Bei der Verwendung von Videos aus Mobilgeräten oder Action-Kameras werden in der LocLab Methode zunächst über einen speziellen Algorithmus in einem zweistufigen Verfahren Tiefenwerte errechnet.  Um die entstandene Punktwolke zu kalibrieren, wird lediglich ein zusätzliches Referenzmaß benötigt, das im einfachsten Fall mit einem Laser Distanzmessgerät erhoben werden kann. Die Genauigkeit der Tiefenwertberechnung liegt im Innenraum bei ca. 5 cm, im Außenraum bei ca. 10 cm. Die Genauigkeit der Kalibrierung kann durch verschiedene Verfahren sogar noch erhöht werden, zum Beispiel durch Verwendung mehrerer videogrammetrischer Auswertungen zugleich, Erhöhung der Referenzmaße, den kombinierten Einsatz von Videokameras mit einem 3D-Laserscanner oder über eine Verringerung der Distanz zwischen der Videokamera und dem Objekt. Damit können für Maschinen, Anlagen oder technische Komponenten Genauigkeiten von < 1 cm erreicht werden, denn diese Objekte können in der Regel aus großer Nähe gefilmt werden.

Die entstandene Punktwolke, nun in der richtigen Skalierung, wird in ein texturiertes Dreiecksnetz, ein sogenanntes „Mesh“, überführt. Damit entsteht bereits ein 3D Modell, dies ist jedoch nur als Zwischenergebnis zu betrachten, da es noch keine qualifizierten Geometrien oder Objekte enthält.

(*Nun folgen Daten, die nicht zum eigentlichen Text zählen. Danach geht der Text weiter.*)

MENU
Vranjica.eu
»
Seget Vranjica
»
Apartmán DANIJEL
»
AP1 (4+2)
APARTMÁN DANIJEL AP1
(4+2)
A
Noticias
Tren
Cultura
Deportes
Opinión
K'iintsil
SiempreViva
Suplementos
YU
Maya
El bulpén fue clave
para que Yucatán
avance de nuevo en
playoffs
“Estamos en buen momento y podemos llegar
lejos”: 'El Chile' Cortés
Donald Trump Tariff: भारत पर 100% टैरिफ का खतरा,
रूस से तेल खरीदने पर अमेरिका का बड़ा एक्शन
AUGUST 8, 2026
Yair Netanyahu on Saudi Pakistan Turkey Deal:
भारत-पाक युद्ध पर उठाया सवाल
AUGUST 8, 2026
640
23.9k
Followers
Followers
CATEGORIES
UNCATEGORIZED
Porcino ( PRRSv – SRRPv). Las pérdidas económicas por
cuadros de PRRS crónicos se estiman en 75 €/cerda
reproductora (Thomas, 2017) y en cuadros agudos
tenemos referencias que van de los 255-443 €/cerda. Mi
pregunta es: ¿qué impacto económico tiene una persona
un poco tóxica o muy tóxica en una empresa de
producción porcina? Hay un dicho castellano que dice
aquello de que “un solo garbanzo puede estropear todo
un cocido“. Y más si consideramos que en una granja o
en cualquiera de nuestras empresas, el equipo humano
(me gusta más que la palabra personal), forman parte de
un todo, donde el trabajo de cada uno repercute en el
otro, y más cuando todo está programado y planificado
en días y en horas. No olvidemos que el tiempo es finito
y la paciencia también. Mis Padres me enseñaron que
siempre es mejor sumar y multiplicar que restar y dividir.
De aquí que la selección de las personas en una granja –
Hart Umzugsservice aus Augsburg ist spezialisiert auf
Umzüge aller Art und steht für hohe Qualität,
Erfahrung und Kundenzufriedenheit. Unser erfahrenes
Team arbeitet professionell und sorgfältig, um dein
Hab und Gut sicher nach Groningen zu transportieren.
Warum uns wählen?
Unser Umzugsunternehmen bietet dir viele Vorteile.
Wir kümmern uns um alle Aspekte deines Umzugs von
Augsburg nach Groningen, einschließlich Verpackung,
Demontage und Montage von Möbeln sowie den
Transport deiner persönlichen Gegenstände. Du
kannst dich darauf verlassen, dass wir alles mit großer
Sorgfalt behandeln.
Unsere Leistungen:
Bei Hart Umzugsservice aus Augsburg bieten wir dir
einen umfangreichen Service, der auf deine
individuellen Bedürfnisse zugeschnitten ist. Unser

In der Software-unabhängigen ToolChain von LocLab laufen zur weiteren Verarbeitung des 3D Modells eine Reihe von Algorithmen ab. Zunächst wird eine Kantendetektion durchgeführt, Vektoren werden erkannt und gesetzt. Mit Hilfe der Vektoren werden anschließend über die KI-gesteuerte Mustererkennung Objekte in den Videos erkannt, über ein punktförmiges Element räumlich positioniert und mit einem Attribut „Objekttyp“ versehen. Anschließend findet ein Algorithmen-basierter Abgleich der erkannten Objekte mit der LocLab Objektbibliothek statt, bei dem Instanzen aus der Bibliothek in die Szene eingesetzt werden. Die korrekte Lage und Größe der Objekte wird über Parametrik gesteuert. Das kann man sich so vorstellen: wenn man ein Fenster ohne Parametrik skaliert, also z.B. vergrößert, dann wird alles größer und breiter, der Rahmen und die Fensterfläche. Das ist aber nicht korrekt, denn Rahmen haben in der Regel genormte Breiten. Mit Parametrik bleibt der Rahmen in der genormten und korrekten Breite und nur die Fensterfläche wird vergrößert. Diese Vorgänge laufen vollautomatisch ab, sie müssen allerdings kontrolliert und gegebenenfalls korrigiert werden. LocLab haben mit diesem Verfahren eine ausgereifte Technologie aus der Spieleindustrie aufgegriffen und weiterentwickelt.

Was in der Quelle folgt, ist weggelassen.